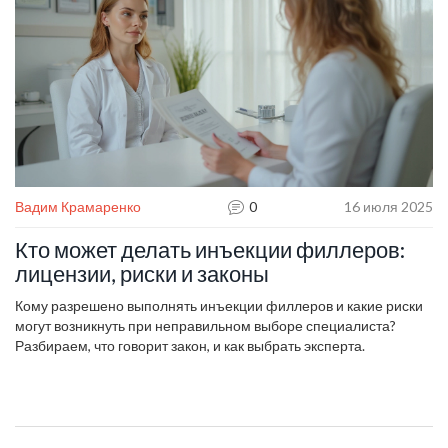
Вадим Крамаренко
0
16 июля 2025
Кто может делать инъекции филлеров:
лицензии, риски и законы
Кому разрешено выполнять инъекции филлеров и какие риски
могут возникнуть при неправильном выборе специалиста?
Разбираем, что говорит закон, и как выбрать эксперта.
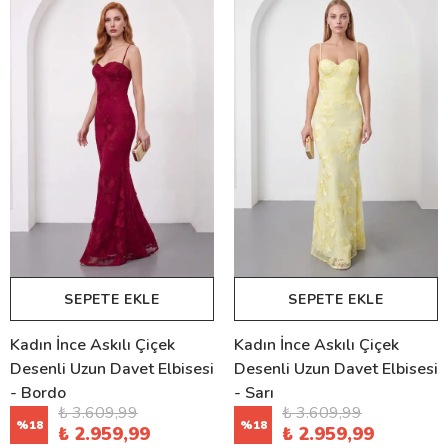
SEPETE EKLE
SEPETE EKLE
Kadın İnce Askılı Çiçek
Kadın İnce Askılı Çiçek
Desenli Uzun Davet Elbisesi
Desenli Uzun Davet Elbisesi
- Bordo
- Sarı
₺ 3.609,99
₺ 3.609,99
%
18
%
18
₺ 2.959,99
₺ 2.959,99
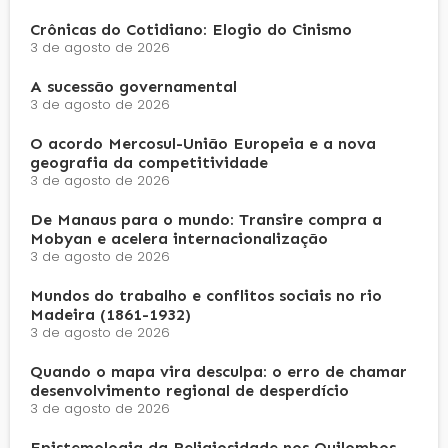
Crônicas do Cotidiano: Elogio do Cinismo
3 de agosto de 2026
A sucessão governamental
3 de agosto de 2026
O acordo Mercosul-União Europeia e a nova
geografia da competitividade
3 de agosto de 2026
De Manaus para o mundo: Transire compra a
Mobyan e acelera internacionalização
3 de agosto de 2026
Mundos do trabalho e conflitos sociais no rio
Madeira (1861-1932)
3 de agosto de 2026
Quando o mapa vira desculpa: o erro de chamar
desenvolvimento regional de desperdício
3 de agosto de 2026
Epistemologia da Religiosidade nos Quilombos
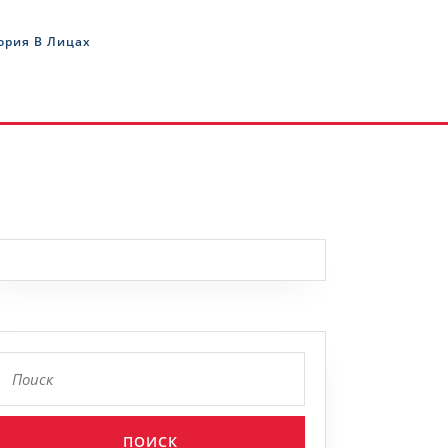
ория В Лицах
Найти:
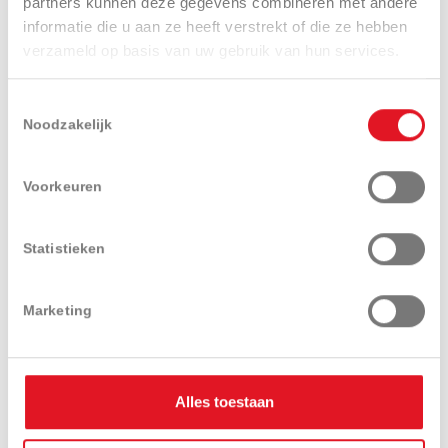
partners kunnen deze gegevens combineren met andere
informatie die u aan ze heeft verstrekt of die ze hebben
verzameld op basis van uw gebruik van hun services.
Toestemmingsselectie
Noodzakelijk
Voorkeuren
Statistieken
Marketing
Strooiers E+S Special - aftakas
See more
Alles toestaan
Zelfrijdende klepelmaaiers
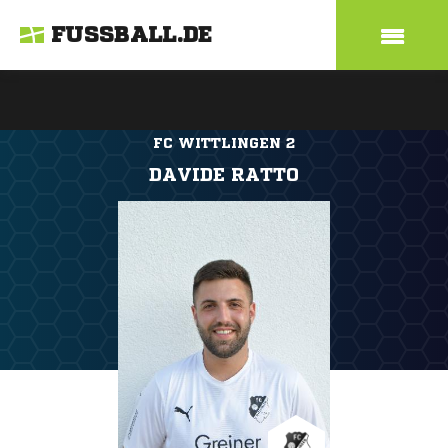
FUSSBALL.DE
FC WITTLINGEN 2
DAVIDE RATTO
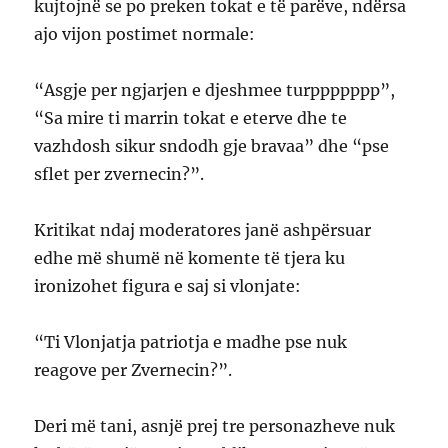
kujtojnë se po preken tokat e të parëve, ndërsa
ajo vijon postimet normale:
“Asgje per ngjarjen e djeshmee turppppppp”,
“Sa mire ti marrin tokat e eterve dhe te
vazhdosh sikur sndodh gje bravaa” dhe “pse
sflet per zvernecin?”.
Kritikat ndaj moderatores janë ashpërsuar
edhe më shumë në komente të tjera ku
ironizohet figura e saj si vlonjate:
“Ti Vlonjatja patriotja e madhe pse nuk
reagove per Zvernecin?”.
Deri më tani, asnjë prej tre personazheve nuk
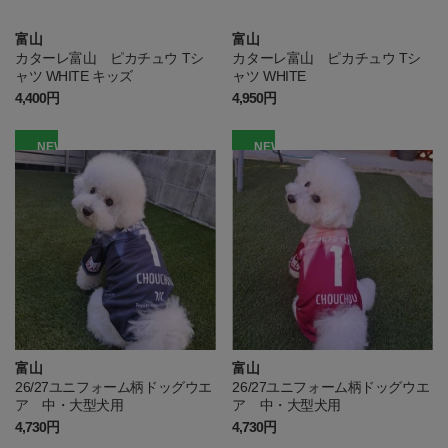
富山
富山
カターレ富山 ピカチュウ Tシ
カターレ富山 ピカチュウ Tシ
ャツ WHITE キッズ
ャツ WHITE
4,400円
4,950円
NEW
NEW
富山
富山
26/27ユニフォーム柄ドッグウエ
26/27ユニフォーム柄ドッグウエ
ア 中・大型犬用
ア 中・大型犬用
4,730円
4,730円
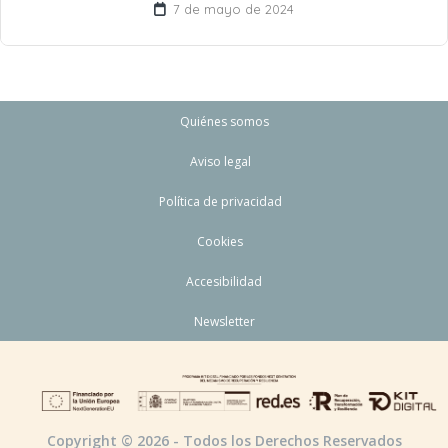
7 de mayo de 2024
Quiénes somos
Aviso legal
Política de privacidad
Cookies
Accesibilidad
Newsletter
Copyright © 2026 - Todos los Derechos Reservados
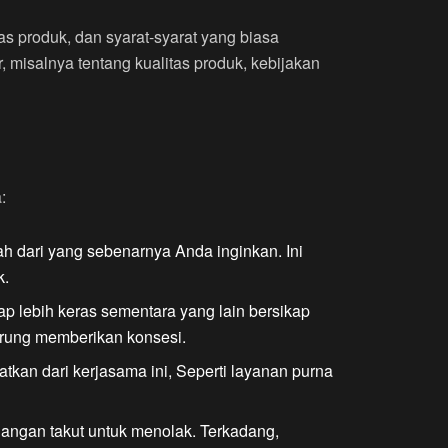
as produk, dan syarat-syarat yang biasa
, misalnya tentang kualitas produk, kebijakan
:
h dari yang sebenarnya Anda inginkan. Ini
k.
kap lebih keras sementara yang lain bersikap
erung memberikan konsesi.
atkan dari kerjasama ini, Seperti layanan purna
jangan takut untuk menolak. Terkadang,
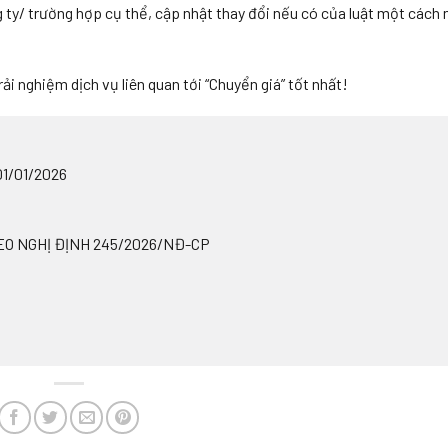
 ty/ trường hợp cụ thể, cập nhật thay đổi nếu có của luật một cách 
ải nghiệm dịch vụ liên quan tới “Chuyển giá” tốt nhất!
1/01/2026
EO NGHỊ ĐỊNH 245/2026/NĐ-CP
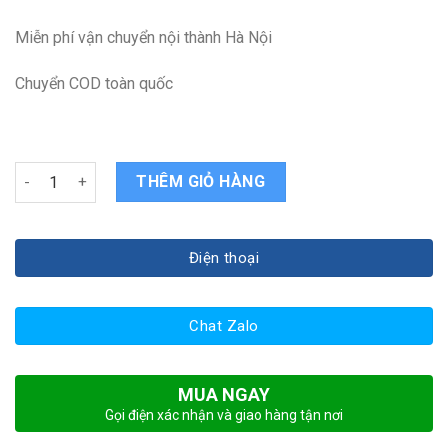
Miễn phí vận chuyển nội thành Hà Nội
Chuyển COD toàn quốc
Pin Laptop Dell Inspiron 17 5000 5767 N5767 quantity
THÊM GIỎ HÀNG
Điện thoại
Chat Zalo
MUA NGAY
Gọi điện xác nhận và giao hàng tận nơi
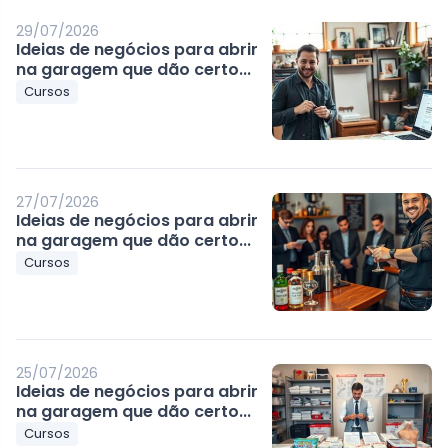
29/07/2026
Ideias de negócios para abrir
na garagem que dão certo...
Cursos
27/07/2026
Ideias de negócios para abrir
na garagem que dão certo...
Cursos
25/07/2026
Ideias de negócios para abrir
na garagem que dão certo...
Cursos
= = = = =
(What the task asks) Show, from the records above, every line that includes "yang".

(Your solution)
as produk, dan syarat-syarat yang biasa
h dari yang sebenarnya Anda inginkan. Ini
kap lebih keras sementara yang lain bersikap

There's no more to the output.